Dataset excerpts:
____

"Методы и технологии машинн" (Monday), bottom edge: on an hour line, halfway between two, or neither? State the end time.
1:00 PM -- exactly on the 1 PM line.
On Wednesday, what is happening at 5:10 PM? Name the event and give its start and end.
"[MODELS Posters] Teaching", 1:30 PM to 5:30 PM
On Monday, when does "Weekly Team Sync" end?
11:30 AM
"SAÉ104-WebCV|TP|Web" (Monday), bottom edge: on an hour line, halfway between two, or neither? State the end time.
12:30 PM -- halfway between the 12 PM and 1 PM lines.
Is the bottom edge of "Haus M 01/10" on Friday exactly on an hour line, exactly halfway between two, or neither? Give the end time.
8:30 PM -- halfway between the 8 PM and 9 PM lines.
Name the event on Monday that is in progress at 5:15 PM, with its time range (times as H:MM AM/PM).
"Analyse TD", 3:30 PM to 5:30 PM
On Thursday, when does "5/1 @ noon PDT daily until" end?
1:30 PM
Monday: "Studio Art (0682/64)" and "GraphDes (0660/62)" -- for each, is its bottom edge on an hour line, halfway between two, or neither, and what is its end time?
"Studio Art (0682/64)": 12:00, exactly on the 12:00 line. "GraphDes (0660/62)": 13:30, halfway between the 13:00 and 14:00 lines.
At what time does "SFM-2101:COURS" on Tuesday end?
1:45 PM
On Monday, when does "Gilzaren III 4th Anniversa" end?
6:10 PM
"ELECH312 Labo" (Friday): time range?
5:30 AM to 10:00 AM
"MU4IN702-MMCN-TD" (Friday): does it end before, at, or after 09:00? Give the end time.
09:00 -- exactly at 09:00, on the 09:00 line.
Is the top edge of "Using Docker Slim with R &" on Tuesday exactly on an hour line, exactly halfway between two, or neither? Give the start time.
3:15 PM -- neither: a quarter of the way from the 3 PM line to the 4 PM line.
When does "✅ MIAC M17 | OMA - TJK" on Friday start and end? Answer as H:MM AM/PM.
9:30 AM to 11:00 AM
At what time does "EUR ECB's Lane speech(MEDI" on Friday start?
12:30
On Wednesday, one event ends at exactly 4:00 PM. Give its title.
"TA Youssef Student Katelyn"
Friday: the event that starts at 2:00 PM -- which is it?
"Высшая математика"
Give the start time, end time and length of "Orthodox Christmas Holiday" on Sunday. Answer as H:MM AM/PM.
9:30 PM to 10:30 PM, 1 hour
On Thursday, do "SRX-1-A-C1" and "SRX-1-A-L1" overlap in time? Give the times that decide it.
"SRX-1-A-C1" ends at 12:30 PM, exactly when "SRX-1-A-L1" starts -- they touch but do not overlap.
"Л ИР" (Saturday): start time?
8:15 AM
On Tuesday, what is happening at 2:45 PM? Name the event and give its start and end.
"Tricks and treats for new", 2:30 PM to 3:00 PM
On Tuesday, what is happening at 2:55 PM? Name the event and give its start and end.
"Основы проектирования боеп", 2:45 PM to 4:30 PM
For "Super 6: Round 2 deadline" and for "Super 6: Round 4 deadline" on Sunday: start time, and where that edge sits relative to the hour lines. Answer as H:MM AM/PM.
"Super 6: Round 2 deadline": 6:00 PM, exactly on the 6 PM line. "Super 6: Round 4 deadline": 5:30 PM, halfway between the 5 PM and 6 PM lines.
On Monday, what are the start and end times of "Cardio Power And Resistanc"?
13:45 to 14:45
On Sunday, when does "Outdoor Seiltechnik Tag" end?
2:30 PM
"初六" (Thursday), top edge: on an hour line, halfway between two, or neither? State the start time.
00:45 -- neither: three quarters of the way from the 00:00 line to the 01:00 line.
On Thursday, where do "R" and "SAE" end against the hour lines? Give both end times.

____

TASK INSTRUCTIONS
Copy all of the entries above word for word, leaving every line unchanged.

CORRECT ANSWER
"Методы и технологии машинн" (Monday), bottom edge: on an hour line, halfway between two, or neither? State the end time.
1:00 PM -- exactly on the 1 PM line.
On Wednesday, what is happening at 5:10 PM? Name the event and give its start and end.
"[MODELS Posters] Teaching", 1:30 PM to 5:30 PM
On Monday, when does "Weekly Team Sync" end?
11:30 AM
"SAÉ104-WebCV|TP|Web" (Monday), bottom edge: on an hour line, halfway between two, or neither? State the end time.
12:30 PM -- halfway between the 12 PM and 1 PM lines.
Is the bottom edge of "Haus M 01/10" on Friday exactly on an hour line, exactly halfway between two, or neither? Give the end time.
8:30 PM -- halfway between the 8 PM and 9 PM lines.
Name the event on Monday that is in progress at 5:15 PM, with its time range (times as H:MM AM/PM).
"Analyse TD", 3:30 PM to 5:30 PM
On Thursday, when does "5/1 @ noon PDT daily until" end?
1:30 PM
Monday: "Studio Art (0682/64)" and "GraphDes (0660/62)" -- for each, is its bottom edge on an hour line, halfway between two, or neither, and what is its end time?
"Studio Art (0682/64)": 12:00, exactly on the 12:00 line. "GraphDes (0660/62)": 13:30, halfway between the 13:00 and 14:00 lines.
At what time does "SFM-2101:COURS" on Tuesday end?
1:45 PM
On Monday, when does "Gilzaren III 4th Anniversa" end?
6:10 PM
"ELECH312 Labo" (Friday): time range?
5:30 AM to 10:00 AM
"MU4IN702-MMCN-TD" (Friday): does it end before, at, or after 09:00? Give the end time.
09:00 -- exactly at 09:00, on the 09:00 line.
Is the top edge of "Using Docker Slim with R &" on Tuesday exactly on an hour line, exactly halfway between two, or neither? Give the start time.
3:15 PM -- neither: a quarter of the way from the 3 PM line to the 4 PM line.
When does "✅ MIAC M17 | OMA - TJK" on Friday start and end? Answer as H:MM AM/PM.
9:30 AM to 11:00 AM
At what time does "EUR ECB's Lane speech(MEDI" on Friday start?
12:30
On Wednesday, one event ends at exactly 4:00 PM. Give its title.
"TA Youssef Student Katelyn"
Friday: the event that starts at 2:00 PM -- which is it?
"Высшая математика"
Give the start time, end time and length of "Orthodox Christmas Holiday" on Sunday. Answer as H:MM AM/PM.
9:30 PM to 10:30 PM, 1 hour
On Thursday, do "SRX-1-A-C1" and "SRX-1-A-L1" overlap in time? Give the times that decide it.
"SRX-1-A-C1" ends at 12:30 PM, exactly when "SRX-1-A-L1" starts -- they touch but do not overlap.
"Л ИР" (Saturday): start time?
8:15 AM
On Tuesday, what is happening at 2:45 PM? Name the event and give its start and end.
"Tricks and treats for new", 2:30 PM to 3:00 PM
On Tuesday, what is happening at 2:55 PM? Name the event and give its start and end.
"Основы проектирования боеп", 2:45 PM to 4:30 PM
For "Super 6: Round 2 deadline" and for "Super 6: Round 4 deadline" on Sunday: start time, and where that edge sits relative to the hour lines. Answer as H:MM AM/PM.
"Super 6: Round 2 deadline": 6:00 PM, exactly on the 6 PM line. "Super 6: Round 4 deadline": 5:30 PM, halfway between the 5 PM and 6 PM lines.
On Monday, what are the start and end times of "Cardio Power And Resistanc"?
13:45 to 14:45
On Sunday, when does "Outdoor Seiltechnik Tag" end?
2:30 PM
"初六" (Thursday), top edge: on an hour line, halfway between two, or neither? State the start time.
00:45 -- neither: three quarters of the way from the 00:00 line to the 01:00 line.
On Thursday, where do "R" and "SAE" end against the hour lines? Give both end times.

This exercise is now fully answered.